見た目を引き締めたい目的がある場合でも、短期間で大きく体重を落としながらBIG3のMAXを伸ばすのは難しいため、まずは体重を維持しながら記録を伸ばす期間を作ると安定しやすいです。
BIG3 300kgを超えて伸ばす考え方
BIG3 300kgに到達した後は、同じやり方を続けるだけでは伸びが鈍くなることがあります。
初心者のうちは毎回のように重量が伸びますが、300kg前後からは弱点の把握、種目ごとの練習量、疲労管理、体重調整をもう少し丁寧に考える必要が出てきます。
ここでは、300kgを達成したあとに350kg、400kgへ進むための方向性を整理します。
次の目標を分ける
BIG3 300kgを達成したら、次にいきなり400kgを目指すよりも、種目ごとの小さな目標に分けるほうが継続しやすくなります。

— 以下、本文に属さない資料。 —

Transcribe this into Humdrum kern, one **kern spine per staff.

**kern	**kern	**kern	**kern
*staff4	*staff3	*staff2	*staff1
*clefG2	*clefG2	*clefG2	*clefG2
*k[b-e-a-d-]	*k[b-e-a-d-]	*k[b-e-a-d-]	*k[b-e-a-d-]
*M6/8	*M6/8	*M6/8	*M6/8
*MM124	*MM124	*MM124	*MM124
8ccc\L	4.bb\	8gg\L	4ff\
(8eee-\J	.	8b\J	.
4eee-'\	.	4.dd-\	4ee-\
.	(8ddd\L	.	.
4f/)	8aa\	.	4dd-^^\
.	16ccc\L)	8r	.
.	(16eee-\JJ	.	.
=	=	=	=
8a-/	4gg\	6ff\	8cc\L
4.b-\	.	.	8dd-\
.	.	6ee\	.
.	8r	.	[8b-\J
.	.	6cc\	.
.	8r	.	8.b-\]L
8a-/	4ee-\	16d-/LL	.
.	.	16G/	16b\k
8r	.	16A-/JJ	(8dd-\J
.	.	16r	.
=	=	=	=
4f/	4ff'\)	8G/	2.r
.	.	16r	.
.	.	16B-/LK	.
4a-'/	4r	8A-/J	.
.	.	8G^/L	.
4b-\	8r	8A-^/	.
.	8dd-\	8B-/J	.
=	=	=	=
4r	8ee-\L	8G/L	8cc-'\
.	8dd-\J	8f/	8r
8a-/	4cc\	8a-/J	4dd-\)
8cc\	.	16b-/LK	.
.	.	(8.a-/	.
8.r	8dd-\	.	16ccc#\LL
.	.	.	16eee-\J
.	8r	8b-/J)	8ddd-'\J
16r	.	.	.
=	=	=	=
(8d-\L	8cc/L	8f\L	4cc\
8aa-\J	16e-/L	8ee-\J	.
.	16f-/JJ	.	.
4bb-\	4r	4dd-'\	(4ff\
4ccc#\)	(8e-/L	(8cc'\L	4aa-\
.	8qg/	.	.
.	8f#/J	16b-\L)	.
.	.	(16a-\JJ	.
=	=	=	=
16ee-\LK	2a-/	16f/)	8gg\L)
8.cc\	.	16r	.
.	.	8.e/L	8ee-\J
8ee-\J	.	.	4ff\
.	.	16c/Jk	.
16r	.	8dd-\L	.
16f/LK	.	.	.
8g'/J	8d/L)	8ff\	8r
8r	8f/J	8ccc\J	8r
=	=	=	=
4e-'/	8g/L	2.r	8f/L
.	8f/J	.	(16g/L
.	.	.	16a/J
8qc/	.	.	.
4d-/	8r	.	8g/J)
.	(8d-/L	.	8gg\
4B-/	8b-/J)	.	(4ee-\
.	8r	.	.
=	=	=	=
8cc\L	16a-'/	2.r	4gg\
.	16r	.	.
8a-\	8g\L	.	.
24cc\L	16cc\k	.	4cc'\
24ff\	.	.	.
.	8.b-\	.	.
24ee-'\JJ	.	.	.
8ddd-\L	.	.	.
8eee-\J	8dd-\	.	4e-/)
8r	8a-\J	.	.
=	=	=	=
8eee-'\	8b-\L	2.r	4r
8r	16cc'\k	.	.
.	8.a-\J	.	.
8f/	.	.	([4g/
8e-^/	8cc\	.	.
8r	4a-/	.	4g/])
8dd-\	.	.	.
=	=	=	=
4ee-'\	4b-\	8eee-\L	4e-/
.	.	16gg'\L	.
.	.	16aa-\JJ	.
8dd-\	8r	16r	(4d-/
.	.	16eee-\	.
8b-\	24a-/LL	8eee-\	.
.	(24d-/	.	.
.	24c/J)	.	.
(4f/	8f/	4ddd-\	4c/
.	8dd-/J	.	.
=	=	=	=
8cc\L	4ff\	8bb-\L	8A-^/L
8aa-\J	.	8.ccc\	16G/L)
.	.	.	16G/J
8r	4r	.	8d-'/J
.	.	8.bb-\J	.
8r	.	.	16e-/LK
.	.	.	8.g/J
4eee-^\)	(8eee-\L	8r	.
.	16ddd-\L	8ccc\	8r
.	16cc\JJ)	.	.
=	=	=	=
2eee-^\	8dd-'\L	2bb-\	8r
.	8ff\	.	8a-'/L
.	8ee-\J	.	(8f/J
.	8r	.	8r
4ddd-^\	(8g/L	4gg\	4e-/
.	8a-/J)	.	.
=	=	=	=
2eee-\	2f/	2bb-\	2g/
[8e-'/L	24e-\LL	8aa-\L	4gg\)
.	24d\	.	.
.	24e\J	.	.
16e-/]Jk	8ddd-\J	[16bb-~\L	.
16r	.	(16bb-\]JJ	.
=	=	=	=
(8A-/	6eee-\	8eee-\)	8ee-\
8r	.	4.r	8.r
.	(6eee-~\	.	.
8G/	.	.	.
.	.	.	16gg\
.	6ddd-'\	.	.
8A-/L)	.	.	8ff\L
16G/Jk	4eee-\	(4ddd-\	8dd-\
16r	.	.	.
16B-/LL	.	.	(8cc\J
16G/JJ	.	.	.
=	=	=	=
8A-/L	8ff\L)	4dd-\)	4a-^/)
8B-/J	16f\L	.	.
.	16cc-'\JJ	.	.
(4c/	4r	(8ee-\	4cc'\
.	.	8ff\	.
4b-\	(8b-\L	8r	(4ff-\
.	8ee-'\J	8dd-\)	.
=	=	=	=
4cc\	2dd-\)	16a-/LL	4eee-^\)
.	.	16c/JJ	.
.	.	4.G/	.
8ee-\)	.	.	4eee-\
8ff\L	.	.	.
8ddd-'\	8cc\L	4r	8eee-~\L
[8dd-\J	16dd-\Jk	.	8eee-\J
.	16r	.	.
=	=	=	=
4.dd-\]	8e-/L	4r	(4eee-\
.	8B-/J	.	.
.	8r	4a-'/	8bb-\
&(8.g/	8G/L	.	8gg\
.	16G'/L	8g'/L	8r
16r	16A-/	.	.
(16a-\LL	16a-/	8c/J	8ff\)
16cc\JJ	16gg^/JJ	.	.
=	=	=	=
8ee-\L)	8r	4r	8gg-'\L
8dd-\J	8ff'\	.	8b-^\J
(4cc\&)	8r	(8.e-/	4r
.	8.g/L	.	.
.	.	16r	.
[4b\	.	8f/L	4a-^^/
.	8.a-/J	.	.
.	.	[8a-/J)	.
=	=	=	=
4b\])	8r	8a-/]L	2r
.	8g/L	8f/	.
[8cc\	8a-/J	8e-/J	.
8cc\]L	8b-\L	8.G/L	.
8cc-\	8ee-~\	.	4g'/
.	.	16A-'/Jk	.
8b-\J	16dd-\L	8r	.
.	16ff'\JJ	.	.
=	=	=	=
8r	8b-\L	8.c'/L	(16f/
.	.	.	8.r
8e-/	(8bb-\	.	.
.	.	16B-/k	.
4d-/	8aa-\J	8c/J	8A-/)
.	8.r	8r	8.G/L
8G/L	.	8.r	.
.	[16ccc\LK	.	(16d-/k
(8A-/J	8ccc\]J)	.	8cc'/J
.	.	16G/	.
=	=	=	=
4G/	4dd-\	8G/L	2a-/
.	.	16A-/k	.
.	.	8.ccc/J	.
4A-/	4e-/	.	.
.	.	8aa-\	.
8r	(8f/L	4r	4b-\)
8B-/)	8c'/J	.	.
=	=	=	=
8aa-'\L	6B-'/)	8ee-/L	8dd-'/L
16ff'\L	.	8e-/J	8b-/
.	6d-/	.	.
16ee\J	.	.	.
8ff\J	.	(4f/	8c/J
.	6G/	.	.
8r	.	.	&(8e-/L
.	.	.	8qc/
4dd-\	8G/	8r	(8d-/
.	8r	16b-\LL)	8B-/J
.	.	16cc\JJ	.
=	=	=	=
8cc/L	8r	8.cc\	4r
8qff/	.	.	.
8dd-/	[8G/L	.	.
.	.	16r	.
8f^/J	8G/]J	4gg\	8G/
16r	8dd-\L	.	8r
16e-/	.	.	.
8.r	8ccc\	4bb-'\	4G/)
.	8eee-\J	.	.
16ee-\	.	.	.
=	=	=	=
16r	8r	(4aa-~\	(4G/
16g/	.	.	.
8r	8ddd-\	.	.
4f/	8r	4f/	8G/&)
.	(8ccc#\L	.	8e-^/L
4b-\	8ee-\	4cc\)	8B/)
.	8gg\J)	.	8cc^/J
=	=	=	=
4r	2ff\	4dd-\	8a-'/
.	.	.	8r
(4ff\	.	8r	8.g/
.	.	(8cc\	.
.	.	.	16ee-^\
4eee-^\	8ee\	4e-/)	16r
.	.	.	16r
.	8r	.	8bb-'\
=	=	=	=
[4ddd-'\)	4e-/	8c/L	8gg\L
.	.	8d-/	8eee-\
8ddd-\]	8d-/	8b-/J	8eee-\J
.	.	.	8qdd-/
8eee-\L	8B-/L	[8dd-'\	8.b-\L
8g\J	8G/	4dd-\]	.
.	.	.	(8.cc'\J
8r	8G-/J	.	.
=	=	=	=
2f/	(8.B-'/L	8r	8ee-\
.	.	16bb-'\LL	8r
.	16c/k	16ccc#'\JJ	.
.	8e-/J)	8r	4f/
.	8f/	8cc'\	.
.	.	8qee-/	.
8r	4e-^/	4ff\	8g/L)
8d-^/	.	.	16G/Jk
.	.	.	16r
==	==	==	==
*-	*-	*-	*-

ベンチプレスは5kg伸ばすだけでも時間がかかることがある一方、スクワットやデッドリフトはフォーム改善だけで10kg以上伸びる場合もあります。
| 次の合計 | 例の配分 | 意識する点 |
|---|---|---|
| 325kg | 75kg・110kg・140kg | 弱点の底上げ |
| 350kg | 80kg・120kg・150kg | 練習量の管理 |
| 400kg | 100kg・130kg・170kg | 長期計画 |
合計だけを追うと苦手種目から目をそらしやすいため、次の目標は種目別に決め、どこを伸ばせば合計が最も安定するかを考えるのが効果的です。
体重階級を意識する
BIG3 300kgを超えて伸ばす段階では、自分の体重をどう扱うかも重要になります。
筋量を増やして絶対重量を伸ばすのか、体重を維持して体重比を高めるのか、減量しながら同じ記録を保つのかによって、トレーニングと食事の方針は変わります。
競技を考える人であれば階級ごとの有利不利も関係しますが、一般的な筋トレ目的なら、まずは健康的に動ける体重で記録を伸ばすことを優先したほうが続けやすいです。
体重を増やせば一時的に記録が伸びやすくなる一方、増量幅が大きすぎると見た目やコンディションに不満が出ることもあるため、数kg単位で変化を確認しながら調整しましょう。
記録管理を習慣にする
BIG3 300kg以降は、感覚だけで練習すると伸びているのか停滞しているのか判断しにくくなります。
重量、回数、セット数、主観的なきつさ、睡眠時間、体重、痛みの有無を記録しておくと、どの条件で記録が伸びやすいかが見えてきます。
- 重量と回数
- セットごとの余裕度
- 体重と睡眠時間
- 痛みや違和感
- フォーム動画の所感
記録を残す目的は自分を縛ることではなく、調子が悪い原因を探し、伸びた要因を再現するためなので、完璧な日記よりも続けられる簡単な形式を選ぶのがおすすめです。
BIG3 300kgの目安を自分の基準に落とし込む
BIG3 300kgは、筋トレ初心者から初中級者にとって大きな節目であり、バーベルトレーニングを継続してきた成果を感じやすい数字です。
ただし、同じ300kgでも体重60kgの人と90kgの人では評価が変わり、男性と女性、競技基準とジム内の自己測定、1RMとセット重量でも意味が変わります。
目安としては、ベンチプレス70kg、スクワット100kg、デッドリフト130kg前後のような配分を一つの基準にしながら、自分の得意不得意に合わせて合計を組み立てると現実的です。
300kgを安全に目指すには、MAX挑戦を繰り返すよりも、フォームの再現性、週ごとの練習頻度、少しずつ負荷を上げる仕組み、食事と睡眠の土台を整えることが重要です。
BIG3 300kgはゴールであると同時に、350kgや400kgへ進むための出発点でもあるため、他人の数字に焦らず、自分の体重、目的、生活リズムに合った基準として活用しましょう。